● TASK DATA:
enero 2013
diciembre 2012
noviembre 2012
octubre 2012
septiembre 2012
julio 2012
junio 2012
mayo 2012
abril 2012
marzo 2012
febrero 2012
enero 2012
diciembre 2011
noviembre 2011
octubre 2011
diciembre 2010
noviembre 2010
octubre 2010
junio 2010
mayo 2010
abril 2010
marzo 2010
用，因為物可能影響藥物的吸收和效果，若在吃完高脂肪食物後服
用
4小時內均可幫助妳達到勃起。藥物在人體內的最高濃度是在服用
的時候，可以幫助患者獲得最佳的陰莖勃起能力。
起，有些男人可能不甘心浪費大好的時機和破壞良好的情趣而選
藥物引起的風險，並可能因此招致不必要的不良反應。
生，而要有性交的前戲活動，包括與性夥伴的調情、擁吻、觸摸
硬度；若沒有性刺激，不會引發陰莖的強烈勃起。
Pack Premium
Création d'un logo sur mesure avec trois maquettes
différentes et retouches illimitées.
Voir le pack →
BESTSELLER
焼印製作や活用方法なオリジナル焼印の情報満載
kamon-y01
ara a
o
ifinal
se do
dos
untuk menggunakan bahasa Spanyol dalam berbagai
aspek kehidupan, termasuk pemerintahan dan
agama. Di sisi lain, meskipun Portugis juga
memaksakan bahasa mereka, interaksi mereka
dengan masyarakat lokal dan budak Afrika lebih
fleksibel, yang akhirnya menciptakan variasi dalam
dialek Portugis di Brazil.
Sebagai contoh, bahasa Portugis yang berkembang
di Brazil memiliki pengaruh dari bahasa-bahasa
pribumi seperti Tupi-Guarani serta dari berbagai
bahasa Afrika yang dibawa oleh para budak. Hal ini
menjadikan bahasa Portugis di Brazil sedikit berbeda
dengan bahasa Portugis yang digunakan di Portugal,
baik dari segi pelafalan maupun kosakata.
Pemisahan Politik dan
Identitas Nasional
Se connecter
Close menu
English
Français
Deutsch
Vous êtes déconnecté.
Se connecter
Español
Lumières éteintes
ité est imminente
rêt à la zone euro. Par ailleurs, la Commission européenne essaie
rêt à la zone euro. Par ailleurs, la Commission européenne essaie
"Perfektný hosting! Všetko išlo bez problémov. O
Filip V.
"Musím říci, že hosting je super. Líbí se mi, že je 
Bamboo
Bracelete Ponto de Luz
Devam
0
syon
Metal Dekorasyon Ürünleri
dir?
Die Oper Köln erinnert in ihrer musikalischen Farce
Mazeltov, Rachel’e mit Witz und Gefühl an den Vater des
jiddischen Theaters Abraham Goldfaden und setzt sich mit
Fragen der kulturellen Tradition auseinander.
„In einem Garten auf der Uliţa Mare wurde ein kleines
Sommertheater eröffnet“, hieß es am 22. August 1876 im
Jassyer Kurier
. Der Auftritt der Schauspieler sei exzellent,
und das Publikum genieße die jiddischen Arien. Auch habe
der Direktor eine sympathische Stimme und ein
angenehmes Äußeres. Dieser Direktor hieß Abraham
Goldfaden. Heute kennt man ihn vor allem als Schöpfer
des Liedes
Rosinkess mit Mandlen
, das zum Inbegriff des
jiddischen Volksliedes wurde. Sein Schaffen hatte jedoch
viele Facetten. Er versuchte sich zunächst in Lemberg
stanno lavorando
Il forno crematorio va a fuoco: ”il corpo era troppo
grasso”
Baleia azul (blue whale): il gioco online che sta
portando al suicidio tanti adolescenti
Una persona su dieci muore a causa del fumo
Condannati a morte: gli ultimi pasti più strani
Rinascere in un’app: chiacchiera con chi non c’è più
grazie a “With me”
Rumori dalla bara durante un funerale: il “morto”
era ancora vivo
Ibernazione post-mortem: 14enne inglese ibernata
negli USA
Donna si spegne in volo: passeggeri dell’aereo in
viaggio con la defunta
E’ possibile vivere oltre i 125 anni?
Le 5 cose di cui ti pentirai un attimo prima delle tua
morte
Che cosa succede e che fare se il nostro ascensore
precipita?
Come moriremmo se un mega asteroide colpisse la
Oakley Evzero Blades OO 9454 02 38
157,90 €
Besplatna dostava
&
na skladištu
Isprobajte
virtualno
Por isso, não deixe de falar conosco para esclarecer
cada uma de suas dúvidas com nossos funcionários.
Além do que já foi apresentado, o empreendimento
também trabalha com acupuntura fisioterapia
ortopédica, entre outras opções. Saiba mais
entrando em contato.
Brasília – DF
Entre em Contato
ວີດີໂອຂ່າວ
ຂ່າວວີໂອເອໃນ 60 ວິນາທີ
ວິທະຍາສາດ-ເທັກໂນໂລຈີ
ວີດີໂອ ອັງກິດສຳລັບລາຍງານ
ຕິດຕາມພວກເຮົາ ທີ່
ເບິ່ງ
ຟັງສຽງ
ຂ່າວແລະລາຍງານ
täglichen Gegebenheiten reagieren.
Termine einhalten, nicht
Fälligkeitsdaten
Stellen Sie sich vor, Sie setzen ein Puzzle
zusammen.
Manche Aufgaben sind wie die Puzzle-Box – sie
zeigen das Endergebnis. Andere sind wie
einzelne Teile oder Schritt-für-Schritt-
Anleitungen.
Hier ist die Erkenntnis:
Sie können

● DESCRIPTION OF THE TASK:
What do the lines from the one with "ຕິດຕາມພວກເຮົາ ທີ່" through the last line of the entries say? Print them word for word, both ends included, and nothing else.

● RESPONSE FOR THIS EXERCISE:
ຕິດຕາມພວກເຮົາ ທີ່
ເບິ່ງ
ຟັງສຽງ
ຂ່າວແລະລາຍງານ
täglichen Gegebenheiten reagieren.
Termine einhalten, nicht
Fälligkeitsdaten
Stellen Sie sich vor, Sie setzen ein Puzzle
zusammen.
Manche Aufgaben sind wie die Puzzle-Box – sie
zeigen das Endergebnis. Andere sind wie
einzelne Teile oder Schritt-für-Schritt-
Anleitungen.
Hier ist die Erkenntnis:
Sie können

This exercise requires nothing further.